Джейсон смотрел на неё, будто видел впервые.
— Ты серьёзно думаешь, что я смогу... стать буржуем?
— Я серьёзно думаю, что у тебя есть выбор. Либо ты берёшь эти деньги и шанс, пусть и крошечный. Либо я разрушу тебя. Полностью. И знаешь что, Джей? — её голос дрогнул, но не из-за слабости. — Мне будет чертовски больно это делать. Потому что где-то там, под всей этой грязью, живёт мальчик, который делился со мной хлебом, когда мама не приходила три дня. Но я это сделаю. Ради той девочки, которую он когда-то защищал. Ради женщины, которой она стала.

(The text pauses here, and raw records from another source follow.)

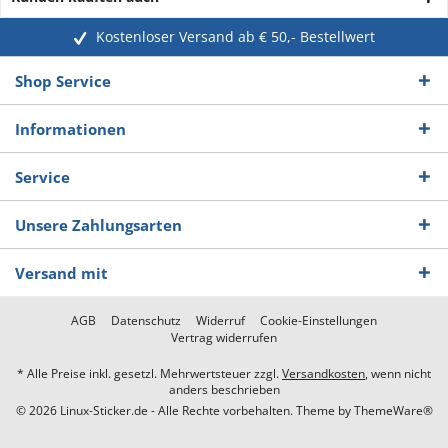
Kostenloser Versand ab € 50,- Bestellwert
Shop Service
Informationen
Service
Unsere Zahlungsarten
Versand mit
AGB
Datenschutz
Widerruf
Cookie-Einstellungen
Vertrag widerrufen
* Alle Preise inkl. gesetzl. Mehrwertsteuer zzgl.
Versandkosten
, wenn nicht
anders beschrieben
© 2026 Linux-Sticker.de - Alle Rechte vorbehalten. Theme by
ThemeWare®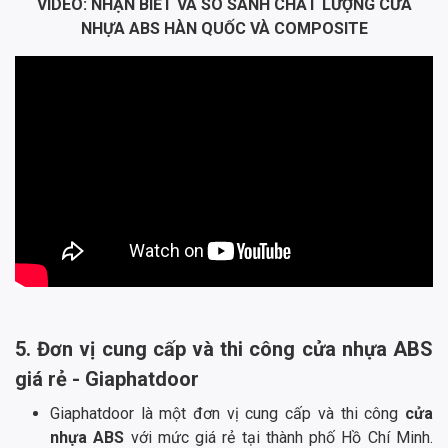
VIDEO: NHẬN BIẾT VÀ SO SÁNH CHẤT LƯỢNG CỬA
NHỰA ABS HÀN QUỐC VÀ COMPOSITE
5. Đơn vị cung cấp và thi công cửa nhựa ABS
giá rẻ - Giaphatdoor
Giaphatdoor là một đơn vị cung cấp và thi công
cửa
nhựa ABS
với mức giá rẻ tại thành phố Hồ Chí Minh.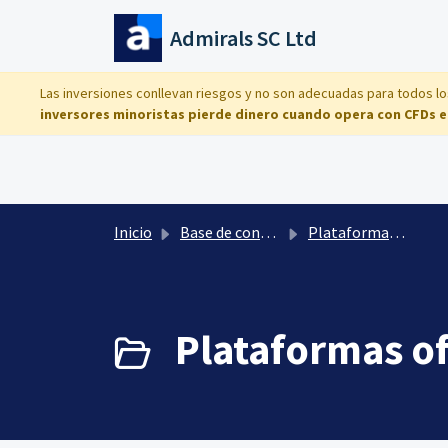
Saltar al contenido principal
Admirals SC Ltd
Las inversiones conllevan riesgos y no son adecuadas para todos lo
inversores minoristas pierde dinero cuando opera con CFDs e
Inicio
Base de conocimientos
Plataformas de Trading
Plataformas of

В баре играла громкая музыка, но между ними стояла тишина, натянутая, как струна. Джейсон смотрел на пепел своей сигареты. Его напускная бравада исчезла. Остался усталый, разбитый мужчина, загнанный в угол собственной жизнью.

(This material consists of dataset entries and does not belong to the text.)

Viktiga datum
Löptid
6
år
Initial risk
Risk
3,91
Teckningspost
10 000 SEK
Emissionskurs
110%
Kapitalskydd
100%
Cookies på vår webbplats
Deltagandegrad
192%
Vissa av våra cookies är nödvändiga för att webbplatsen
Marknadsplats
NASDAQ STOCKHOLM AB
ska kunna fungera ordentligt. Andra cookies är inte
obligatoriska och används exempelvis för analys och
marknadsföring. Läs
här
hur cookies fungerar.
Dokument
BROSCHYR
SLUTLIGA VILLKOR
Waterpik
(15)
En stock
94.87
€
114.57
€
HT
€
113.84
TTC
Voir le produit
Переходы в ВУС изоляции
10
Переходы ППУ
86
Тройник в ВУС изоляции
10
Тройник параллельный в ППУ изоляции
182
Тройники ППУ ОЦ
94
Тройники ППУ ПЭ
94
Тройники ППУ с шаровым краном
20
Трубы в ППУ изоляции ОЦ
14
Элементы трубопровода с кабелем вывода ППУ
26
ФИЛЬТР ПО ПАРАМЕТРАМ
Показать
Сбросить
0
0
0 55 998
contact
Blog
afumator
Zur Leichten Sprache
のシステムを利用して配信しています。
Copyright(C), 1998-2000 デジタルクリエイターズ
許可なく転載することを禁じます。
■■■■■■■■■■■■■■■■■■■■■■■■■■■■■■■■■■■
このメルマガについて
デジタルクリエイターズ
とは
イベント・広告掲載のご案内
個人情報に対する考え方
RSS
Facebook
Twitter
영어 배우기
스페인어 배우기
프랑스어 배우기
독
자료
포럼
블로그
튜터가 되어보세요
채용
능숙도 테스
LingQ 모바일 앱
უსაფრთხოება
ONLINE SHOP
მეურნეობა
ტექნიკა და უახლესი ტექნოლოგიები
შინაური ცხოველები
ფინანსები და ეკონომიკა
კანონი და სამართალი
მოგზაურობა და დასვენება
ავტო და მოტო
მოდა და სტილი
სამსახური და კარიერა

— Двадцать пять... это даже на откуп не хватит, — пробормотал он.
— Это не откуп. Это инвестиция в то, чтобы больше никогда не бояться. Подумай. Можешь не решать сейчас. У тебя есть 12 часов. — Она встала, оставив на столе визитку адвоката с написанным на обороте номером счёта. — Если к полуночи денег не будет — считай, что война объявлена. И поверь, Джейсон, — она наклонилась к нему, — я научилась воевать в таких условиях, по сравнению с которыми твои улочки — детский сад. И я не проигрываю.
Она вышла из бара, не оглядываясь. Сердце колотилось так, будто хотело вырваться из груди. Но руки не дрожали. Впервые за много лет она чувствовала не жертву обстоятельств, а силу, способную эти обстоятельства менять. Даже ценой разрыва последних родственных связей.
Вернувшись домой, она застала Шейлу, читающую книгу. Та подняла на неё испуганный взгляд.
— Всё в порядке, — тихо сказала Эви. — Больше он тебя не тронет. Я обещаю.
Она обняла сестру, и та прижалась к ней, как к скале.
Поздно вечером пришло смс от неизвестного номера: «Счёт. Завтра утром. Мы уезжаем. Не ищи. И... береги себя, сестрёнка».
Эви закрыла глаза. Не было чувства победы. Была глубокая, бездонная печаль. Печаль по тому мальчику, которого поглотила тьма. По той семье, которой у них никогда не было. Она заплатила двадцатью пятью тысячами долларов и куском своей души за перемирие. Но по крайней мере, это была её цена. Её выбор.
Она посмотрела на телефон. Ни одного звонка от Лиама. Он дал ей пространство, как и просил. Но это пространство теперь казалось бесконечной, ледяной пустотой.
Она включила телевизор. На одном из развлекательных каналов шёл сюжет о ней. Показывали кадры с «Сандэнса», улыбающиеся фото. Диктор с придыханием говорил о «метеоритном взлёте». Они не знали ничего. Ни о тёмном баре, ни о слёзах Шейлы, ни о пустоте внутри неё.
Она выключила звук. Завтра снова съёмки. Завтра ей предстоит прожить на камеру самую трудную сцену — сцену срыва Мэйси. Она знала, что у неё получится. Потому что прямо сейчас её собственная жизнь была идеальной репетицией.
Она была одна. Но она была целой. И в этой цельности, купленной дорогой ценой, была её единственная, нерушимая крепость.